*** Begin section ***

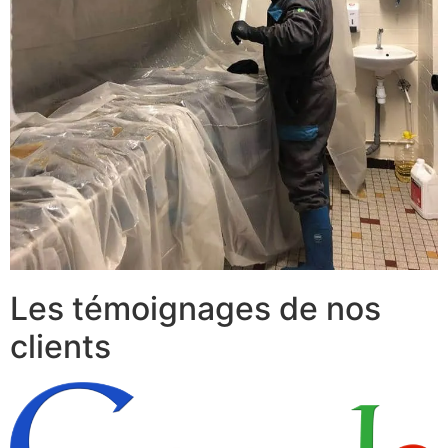
Les témoignages de nos
clients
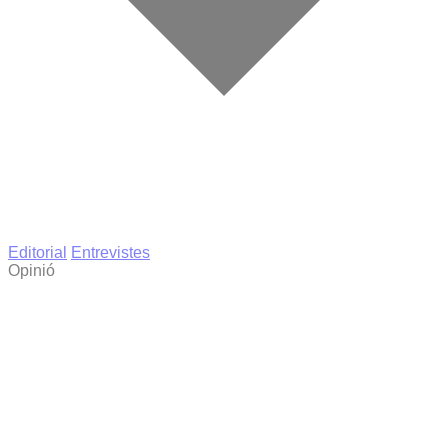
Editorial
Entrevistes
Opinió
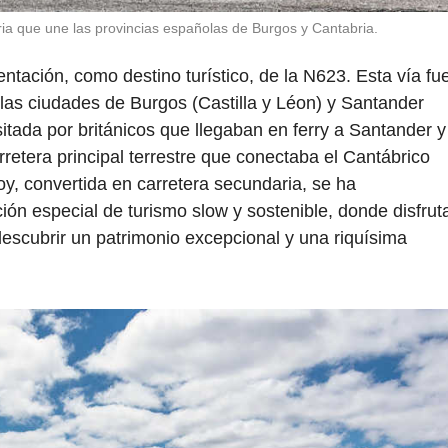
ia que une las provincias españolas de Burgos y Cantabria.
entación, como destino turístico, de la N623. Esta vía fu
 las ciudades de Burgos (Castilla y Léon) y Santander
sitada por británicos que llegaban en ferry a Santander y
rretera principal terrestre que conectaba el Cantábrico
y, convertida en carretera secundaria, se ha
ón especial de turismo slow y sostenible, donde disfrut
 descubrir un patrimonio excepcional y una riquísima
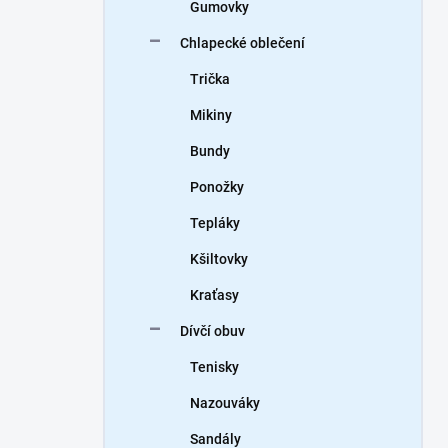
Gumovky
Chlapecké oblečení
Trička
Mikiny
Bundy
Ponožky
Tepláky
Kšiltovky
Kraťasy
Dívčí obuv
Tenisky
Nazouváky
Sandály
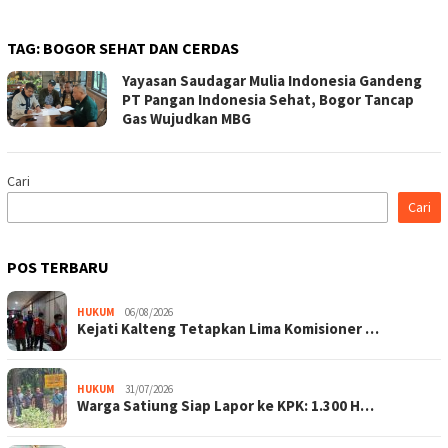
TAG:
BOGOR SEHAT DAN CERDAS
Yayasan Saudagar Mulia Indonesia Gandeng
PT Pangan Indonesia Sehat, Bogor Tancap
Gas Wujudkan MBG
Cari
Cari
POS TERBARU
HUKUM
06/08/2026
Kejati Kalteng Tetapkan Lima Komisioner …
HUKUM
31/07/2026
Warga Satiung Siap Lapor ke KPK: 1.300 H…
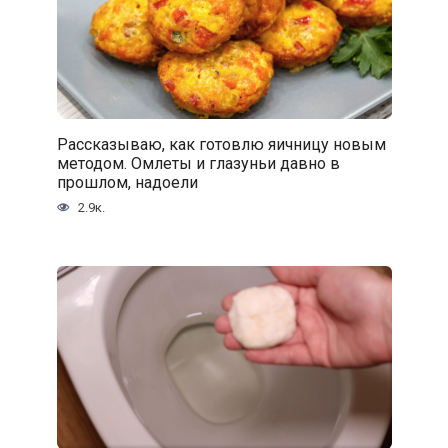
Рассказываю, как готовлю яичницу новым
методом. Омлеты и глазуньи давно в
прошлом, надоели
2.9к.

*** End section ***

## Task directions
Copy every line of text in the material above word for word, leaving out the picture markers.

## Your response
Les témoignages de nos
clients
Editorial
Entrevistes
Opinió
ia que une las provincias españolas de Burgos y Cantabria.
entación, como destino turístico, de la N623. Esta vía fu
 las ciudades de Burgos (Castilla y Léon) y Santander
sitada por británicos que llegaban en ferry a Santander y
rretera principal terrestre que conectaba el Cantábrico
y, convertida en carretera secundaria, se ha
ón especial de turismo slow y sostenible, donde disfrut
 descubrir un patrimonio excepcional y una riquísima
Gumovky
Chlapecké oblečení
Trička
Mikiny
Bundy
Ponožky
Tepláky
Kšiltovky
Kraťasy
Dívčí obuv
Tenisky
Nazouváky
Sandály
TAG:
BOGOR SEHAT DAN CERDAS
Yayasan Saudagar Mulia Indonesia Gandeng
PT Pangan Indonesia Sehat, Bogor Tancap
Gas Wujudkan MBG
Cari
Cari
POS TERBARU
HUKUM
06/08/2026
Kejati Kalteng Tetapkan Lima Komisioner …
HUKUM
31/07/2026
Warga Satiung Siap Lapor ke KPK: 1.300 H…
Рассказываю, как готовлю яичницу новым
методом. Омлеты и глазуньи давно в
прошлом, надоели
2.9к.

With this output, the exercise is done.